23 Şubat 2013 Cumartesi

Erkeksiz kadınlar nasıl yaşıyor


Cumartesi günü (10 Eylül 2011) bir toplantıya katıldım. "Boşanmışlar, dullar, kocasını terk etmişler/kocası tarafından terk edilmişler, kocası cezaevinde olanlar Türkiye'de nasıl yaşar?" ya da bir başka deyişle, "erkeksiz kadınlar"ın durumunu ele alan bir araştırma ile ilgili toplantıydı bu.
Başbakanlık Sosyal Yardımlaşma ve Dayanışma Genel Müdürlüğü (SYDGM) ve Boğaziçi Üniversitesi ortaklığıyla "Boşanmış ve Eşi Vefat Etmiş Kadınlar İçin Bir Nakit Sosyal Yardım Programı Geliştirilmesine Yönelik Araştırma Projesi" konulu bir araştırma yapılmıştı ve projeyi yürüten Prof. Dr. Şemsa Özar ile Burcu Yakut Çakar sonuçları açıkladılar.
Eşi ölmüş, boşanmış 18-64 yaş arası 1220 kadınla yapılan anket çalışması; eşi tarafından terk edilen, eşini terk etmiş ve eşi cezaevinde olan kadınları da kapsayan 26 kadınla da derinlemesine görüşmeyi içeriyor proje. Sonuç rakamları oldukça çarpıcı. Öyle ki kadınların dörtte üçü yiyecek, yakacak, giyecek, ev eşyası ve çocukların eğitimi gibi temel ihtiyaçları karşılayamıyor.
Türkiye'de eşi vefat etmiş kadınların yüzde 52,2'sinin, boşanmış kadınların yüzde 51,6'sının ve evli kadınların yüzde 73,4'ünün sosyal güvencesi bulunmuyor. Sosyal güvencesiz olan eşi vefat etmiş kadınların yüzde 66,6'sı, boşanmış kadınların ise yüzde 39,8'i kişi başı 100 TL'nin altında gelir düzeyi olan evlerde yaşıyor.
Borçluluk durumu da önemli sayıda kadının varolan geliriyle geçimini sağlayamadığına işaret ediyor. Görüşülen kadınlardan yüzde 63,3'ü bakkal, kasap gibi esnafa borçlu. Yani gelirleriyle ailelerinin temel ihtiyaçlarını bile karşılayamıyorlar.

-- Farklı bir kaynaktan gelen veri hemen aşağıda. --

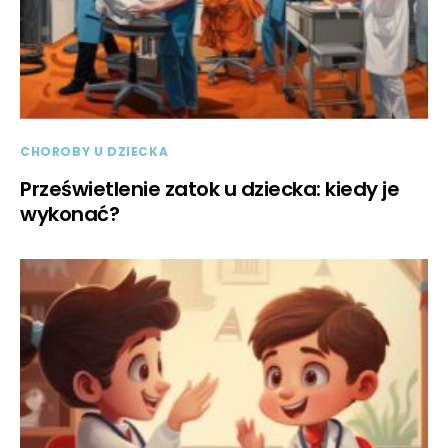
CHOROBY U DZIECKA
Prześwietlenie zatok u dziecka: kiedy je
wykonać?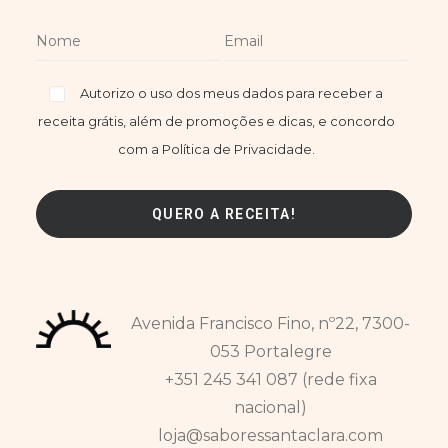
Autorizo o uso dos meus dados para receber a
receita grátis, além de promoções e dicas, e concordo
com a Política de Privacidade.
Avenida Francisco Fino, nº22, 7300-
053 Portalegre
+351 245 341 087 (rede fixa
nacional)
loja@saboressantaclara.com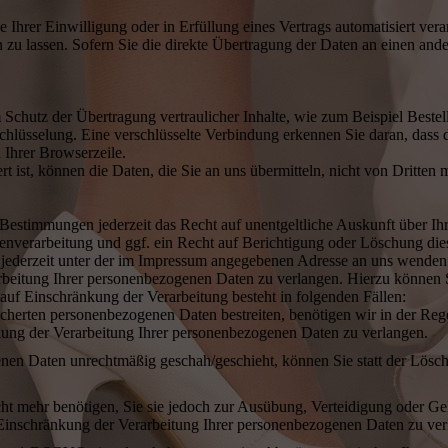
 Ihrer Einwilligung oder in Erfüllung eines Vertrags automatisiert verar
u lassen. Sofern Sie die direkte Übertragung der Daten an einen ander
 Schutz der Übertragung vertraulicher Inhalte, wie zum Beispiel Bestel
hlüsselung. Eine verschlüsselte Verbindung erkennen Sie daran, dass d
 Ihrer Browserzeile.
 ist, können die Daten, die Sie an uns übermitteln, nicht von Dritten 
Bestimmungen jederzeit das Recht auf unentgeltliche Auskunft über I
verarbeitung und ggf. ein Recht auf Berichtigung oder Löschung die
ederzeit unter der im Impressum angegebenen Adresse an uns wenden.
rbeitung Ihrer personenbezogenen Daten zu verlangen. Hierzu können S
f Einschränkung der Verarbeitung besteht in folgenden Fällen:
icherten personenbezogenen Daten bestreiten, benötigen wir in der Rege
kung der Verarbeitung Ihrer personenbezogenen Daten zu verlangen.
nen Daten unrechtmäßig geschah/geschieht, können Sie statt der Lösc
ht mehr benötigen, Sie sie jedoch zur Ausübung, Verteidigung oder 
 Einschränkung der Verarbeitung Ihrer personenbezogenen Daten zu ver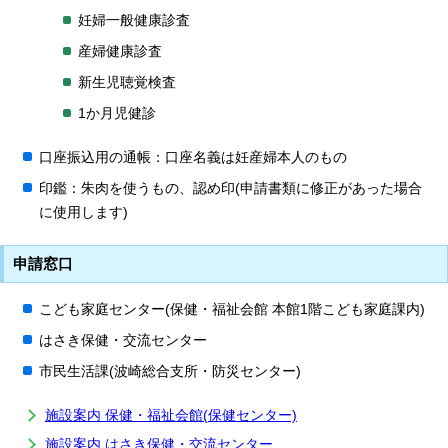
妊婦一般健康診査
産婦健康診査
新生児聴覚検査
1か月児健診
口座振込用の通帳：口座名義は妊産婦本人のもの
印鑑：朱肉を使うもの、認め印(申請書類に修正があった場合
に使用します)
申請窓口
こども家庭センター(保健・福祉会館 本館1階こども家庭課内)
はさき保健・交流センター
市民生活課(波崎総合支所・防災センター)
施設案内 保健・福祉会館(保健センター)
施設案内 はさき保健・交流センター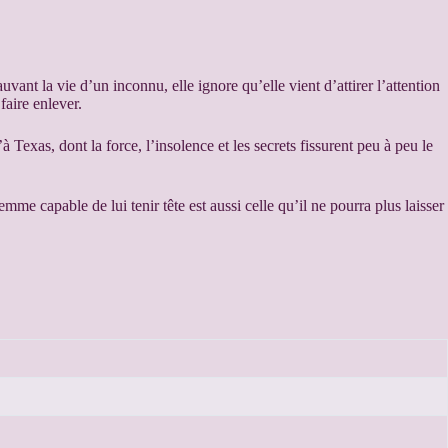
ant la vie d’un inconnu, elle ignore qu’elle vient d’attirer l’attention
faire enlever.
 Texas, dont la force, l’insolence et les secrets fissurent peu à peu le
me capable de lui tenir tête est aussi celle qu’il ne pourra plus laisser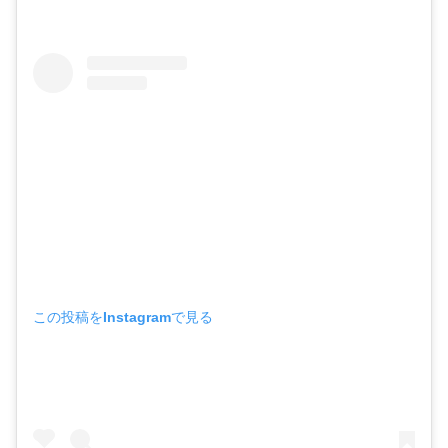
この投稿をInstagramで見る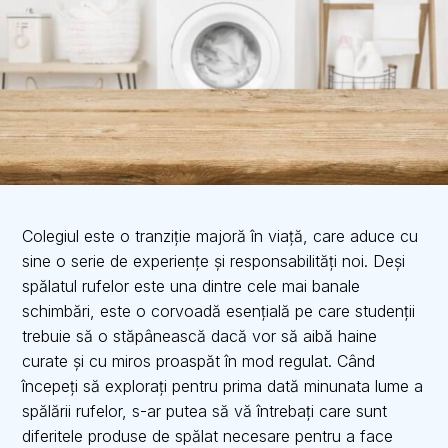
Colegiul este o tranziție majoră în viață, care aduce cu
sine o serie de experiențe și responsabilități noi. Deși
spălatul rufelor este una dintre cele mai banale
schimbări, este o corvoadă esențială pe care studenții
trebuie să o stăpânească dacă vor să aibă haine
curate și cu miros proaspăt în mod regulat. Când
începeți să explorați pentru prima dată minunata lume a
spălării rufelor, s-ar putea să vă întrebați care sunt
diferitele produse de spălat necesare pentru a face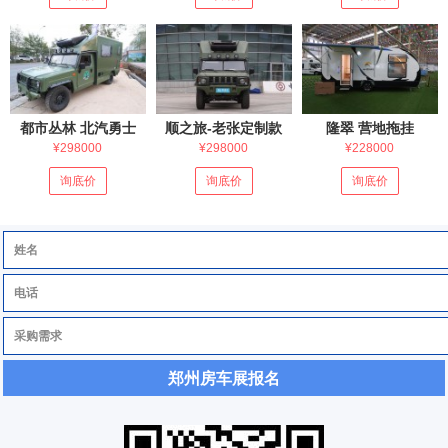
都市丛林 北汽勇士
顺之旅-老张定制款
隆翠 营地拖挂
¥298000
¥298000
¥228000
询底价
询底价
询底价
郑州房车展报名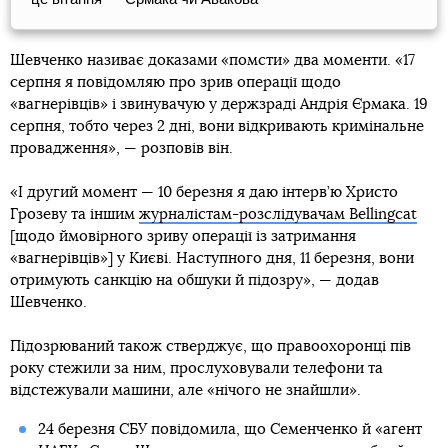
Шевченко називає доказами «помсти» два моменти. «17
серпня я повідомляю про зрив операції щодо
«вагнерівців» і звинувачую у держзраді Андрія Єрмака. 19
серпня, тобто через 2 дні, вони відкривають кримінальне
провадження», — розповів він.
«І другий момент — 10 березня я даю інтерв’ю Христо
Грозеву та іншим
журналістам-розслідувачам Bellingcat
[щодо ймовірного зриву операції із затримання
«вагнерівців»] у Києві. Наступного дня, 11 березня, вони
отримують санкцію на обшуки й підозру», — додав
Шевченко.
Підозрюваний також стверджує, що правоохоронці пів
року стежили за ним, прослуховували телефони та
відстежували машини, але «нічого не знайшли».
24 березня СБУ повідомила, що Семенченко й «агент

Kadınlar neden çalışamıyor?

Eşi vefat etmiş kadınların yüzde 5,5'i, boşanmış kadınların ise yüzde 26,1'i gelir getirici işlerde çalışıyor. Araştırmayı yapanlar, kadınlara istihdam olanakları sağlama konusunda bu alandan sorumlu kurumların çok etkin çalışmadığını öne sürüyorlar.
Araştırmaya göre kadınların çalışmasının önündeki engellerin başında toplumsal cinsiyet temelli rol dağılımında paylarına düşen ev işleri, çocuk ve yaşlı bakımı gibi sorumluluklar geliyor. Ayrıca ortalama gelir düzeyindekilerin maddi açıdan erişebileceği kreş ve yuvaların yokluğu, kamu okullarındaki eğitimin mesai saatleriyle uyum içinde tasarlanmamış olması da kadınları çalışma hayatından uzaklaştırıyor.

"Dul kadın sıkıntısı"

Derinlemesine yapılan görüşmelerde, maddi sıkıntının yanında eşi ölmüş kadınların sürekli "dul kadın sıkıntısı"ndan söz ettiklerini, dul olma halinin üzerlerinde baskı oluşturduğundan şikayet ettiklerini söyleyen Prof. Dr. Şemsa Özar, baskı görmediğini söyleyen kadınların da aslında baskı görmemek için kendi içlerine kapandıklarını belirtiyor.

Ne yapmalı?

Araştırmacılar, kadınların yaşamlarını kendi tercihleri doğrultusunda iyileştirecek bir ortamın oluşturulmasının "yardım" adı altında nakit transferi yaparak mümkün olmayacağını söylüyorlar. Uygulanacak politikaların çalışma koşulları, gelir adaletsizliği ile birlikte toplumsal cinsiyet temelli eşitsizlikleri ve ayrımcılığı dönüştürmeyi hedeflemesi gerektiğini belirtiyorlar. Buna göre kadınların bir erkeğe ya da aileye bağımlı olmadan, bir birey olarak yaşamlarını sürdürebilecekleri imkanların sağlanması gerekiyor.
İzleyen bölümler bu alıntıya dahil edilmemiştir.